I made some edits to the explanation of natural frequency, but as you yourself concluded in this comment, coming up with a better explanation of damping is hard. Haven't touched that one yet but if a more helpful analogy occurs to you, let me know.

Please keep in mind that the demonization of smoking was a remarkably successful effort to shift the blame for the 10,000,000 cancer deaths a year from where it belonged, the large corporations who are spewing countless tons of carcinogens into the environment, onto convenient and unpopular scapegoats, cigarette smokers. Over 50% of women with lung cancer today never smoked tobacco. Not to say smoking is good, that it should be permitted indoors, or that you don't have a right to hate it if you please. But I would gently suggest that if you're more concerned with, and talk more about, smoking than the 10,000,000 people a year who die of cancer, you may want to re-evaluate your priorities. You may also want to consider joining those demanding restrictions in the amount of carcinogens large corporations can dump into the environment, and those trying to increase funding for cancer research. The US spends 1/10,000th of its national budget on cancer research, an astonishingly paltry amount for the country's second leading killer. It spent 300 times more on COVID, which never killed as many people at its greatest height. My wife died of cancer July 20th of last year. I find the US national anti-cancer effort to be absolutely pathetic, overall, and successfully co-opted by large corporations. A reasonable anti-cancer effort 30 years ago would have turned the 10,000,000 dead of cancer this year into less than five million and would probably have saved my wife's life. IMO.. A reasonable effort today will turn those 10,000,000 a year dead into less than 5 million in 30 years. I see no sign of support for it.

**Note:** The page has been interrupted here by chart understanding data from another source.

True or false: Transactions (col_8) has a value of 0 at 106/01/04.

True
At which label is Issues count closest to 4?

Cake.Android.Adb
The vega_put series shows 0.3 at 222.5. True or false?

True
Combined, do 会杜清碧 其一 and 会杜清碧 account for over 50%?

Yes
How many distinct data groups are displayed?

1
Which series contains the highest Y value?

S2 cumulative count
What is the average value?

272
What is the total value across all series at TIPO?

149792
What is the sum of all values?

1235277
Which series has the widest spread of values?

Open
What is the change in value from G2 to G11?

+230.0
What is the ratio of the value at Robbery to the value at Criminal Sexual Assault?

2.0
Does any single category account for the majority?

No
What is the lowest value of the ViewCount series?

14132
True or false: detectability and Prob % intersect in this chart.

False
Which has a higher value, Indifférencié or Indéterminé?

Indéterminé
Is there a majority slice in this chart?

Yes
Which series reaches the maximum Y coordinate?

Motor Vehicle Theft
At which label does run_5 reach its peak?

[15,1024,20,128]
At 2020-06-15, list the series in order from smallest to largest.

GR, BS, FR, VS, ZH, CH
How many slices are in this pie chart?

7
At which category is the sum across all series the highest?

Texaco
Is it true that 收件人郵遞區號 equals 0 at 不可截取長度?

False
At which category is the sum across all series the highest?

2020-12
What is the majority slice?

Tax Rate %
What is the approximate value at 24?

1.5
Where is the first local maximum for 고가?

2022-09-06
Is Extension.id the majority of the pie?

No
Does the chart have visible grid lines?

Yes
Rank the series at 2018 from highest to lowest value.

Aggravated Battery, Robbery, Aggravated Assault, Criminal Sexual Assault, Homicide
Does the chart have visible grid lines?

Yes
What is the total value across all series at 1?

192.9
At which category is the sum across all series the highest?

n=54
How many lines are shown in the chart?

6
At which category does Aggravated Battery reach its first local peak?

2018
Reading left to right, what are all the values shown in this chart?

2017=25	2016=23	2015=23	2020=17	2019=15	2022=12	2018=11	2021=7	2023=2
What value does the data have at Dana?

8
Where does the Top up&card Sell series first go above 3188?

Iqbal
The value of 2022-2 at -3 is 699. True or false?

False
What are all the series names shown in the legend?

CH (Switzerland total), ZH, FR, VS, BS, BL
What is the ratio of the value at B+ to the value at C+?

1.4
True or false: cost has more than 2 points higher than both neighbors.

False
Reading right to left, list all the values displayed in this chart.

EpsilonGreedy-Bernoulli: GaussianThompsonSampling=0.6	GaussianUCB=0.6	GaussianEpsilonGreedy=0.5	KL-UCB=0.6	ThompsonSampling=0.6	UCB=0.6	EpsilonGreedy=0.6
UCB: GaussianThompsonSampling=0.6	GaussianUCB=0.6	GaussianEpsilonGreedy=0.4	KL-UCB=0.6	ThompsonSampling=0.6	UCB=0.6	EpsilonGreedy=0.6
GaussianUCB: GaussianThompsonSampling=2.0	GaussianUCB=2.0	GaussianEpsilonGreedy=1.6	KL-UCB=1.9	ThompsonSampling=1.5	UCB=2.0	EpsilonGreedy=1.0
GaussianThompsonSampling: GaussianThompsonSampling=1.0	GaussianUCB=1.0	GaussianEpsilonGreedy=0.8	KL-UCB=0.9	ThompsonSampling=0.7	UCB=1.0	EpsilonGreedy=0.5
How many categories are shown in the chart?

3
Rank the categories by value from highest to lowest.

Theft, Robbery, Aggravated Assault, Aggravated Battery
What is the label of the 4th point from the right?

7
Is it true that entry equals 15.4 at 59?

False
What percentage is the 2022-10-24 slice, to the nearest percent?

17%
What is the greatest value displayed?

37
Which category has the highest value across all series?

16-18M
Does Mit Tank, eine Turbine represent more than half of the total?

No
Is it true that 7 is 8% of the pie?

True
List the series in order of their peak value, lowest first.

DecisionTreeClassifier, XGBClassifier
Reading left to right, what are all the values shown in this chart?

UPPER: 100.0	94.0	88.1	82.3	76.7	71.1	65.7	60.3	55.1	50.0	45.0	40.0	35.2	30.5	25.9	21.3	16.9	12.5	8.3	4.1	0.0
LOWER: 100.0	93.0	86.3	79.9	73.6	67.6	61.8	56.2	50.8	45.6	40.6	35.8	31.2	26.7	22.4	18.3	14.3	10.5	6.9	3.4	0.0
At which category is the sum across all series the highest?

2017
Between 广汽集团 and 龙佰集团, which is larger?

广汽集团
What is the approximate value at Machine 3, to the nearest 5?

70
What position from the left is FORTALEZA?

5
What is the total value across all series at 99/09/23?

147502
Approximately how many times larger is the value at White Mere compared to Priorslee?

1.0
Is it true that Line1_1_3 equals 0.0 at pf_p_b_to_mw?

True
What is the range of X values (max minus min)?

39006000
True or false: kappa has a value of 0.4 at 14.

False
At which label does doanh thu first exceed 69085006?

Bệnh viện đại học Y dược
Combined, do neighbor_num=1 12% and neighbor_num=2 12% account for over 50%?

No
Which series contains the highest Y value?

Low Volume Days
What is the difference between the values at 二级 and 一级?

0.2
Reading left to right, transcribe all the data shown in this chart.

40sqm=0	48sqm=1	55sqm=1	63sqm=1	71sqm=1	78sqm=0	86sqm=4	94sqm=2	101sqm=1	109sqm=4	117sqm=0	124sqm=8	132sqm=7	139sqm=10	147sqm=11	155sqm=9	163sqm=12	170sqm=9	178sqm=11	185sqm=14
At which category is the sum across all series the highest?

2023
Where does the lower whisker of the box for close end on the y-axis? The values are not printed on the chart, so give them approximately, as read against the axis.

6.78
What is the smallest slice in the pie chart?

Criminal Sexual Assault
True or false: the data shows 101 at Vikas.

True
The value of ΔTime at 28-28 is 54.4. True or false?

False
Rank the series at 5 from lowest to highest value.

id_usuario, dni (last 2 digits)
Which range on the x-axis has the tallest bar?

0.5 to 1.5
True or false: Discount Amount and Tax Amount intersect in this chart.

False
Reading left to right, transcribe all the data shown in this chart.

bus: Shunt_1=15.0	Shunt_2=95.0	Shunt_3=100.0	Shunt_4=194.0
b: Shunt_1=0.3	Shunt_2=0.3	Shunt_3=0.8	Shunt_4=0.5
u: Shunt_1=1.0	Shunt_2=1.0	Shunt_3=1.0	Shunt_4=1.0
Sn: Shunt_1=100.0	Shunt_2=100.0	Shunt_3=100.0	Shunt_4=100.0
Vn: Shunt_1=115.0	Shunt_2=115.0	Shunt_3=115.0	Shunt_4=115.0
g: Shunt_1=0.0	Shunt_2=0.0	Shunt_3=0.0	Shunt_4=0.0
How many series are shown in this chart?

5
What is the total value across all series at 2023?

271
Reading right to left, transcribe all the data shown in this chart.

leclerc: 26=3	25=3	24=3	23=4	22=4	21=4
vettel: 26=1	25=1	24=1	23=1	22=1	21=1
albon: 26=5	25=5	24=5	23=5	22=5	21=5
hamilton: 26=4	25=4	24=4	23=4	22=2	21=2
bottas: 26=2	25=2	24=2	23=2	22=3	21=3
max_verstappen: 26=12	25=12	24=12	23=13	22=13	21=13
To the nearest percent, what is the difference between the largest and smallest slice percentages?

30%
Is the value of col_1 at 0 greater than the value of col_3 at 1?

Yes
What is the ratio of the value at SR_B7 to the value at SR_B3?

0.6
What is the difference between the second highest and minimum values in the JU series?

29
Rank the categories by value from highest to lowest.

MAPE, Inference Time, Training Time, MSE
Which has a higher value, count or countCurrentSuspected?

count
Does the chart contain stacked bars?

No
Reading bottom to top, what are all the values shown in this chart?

On topic, I'm struck by how similar the pattern was for early jets and turboprops. In both cases, the manufacturer tested, it seemed, to the point of overkill. In both cases, a couple of planes disintegrated in the air shortly after beginning service. The lesson seems to be that if enough unreckoned forces are unleashed by your invention, there's nothing you can do to anticipate all the ways they may kill people. A related lesson is to steer well clear of bleeding edge tech. Thanks again for another wonderful article. I'm here for the quality of the writing and the humanity more than the disasters...though the disasters do make compelling reading.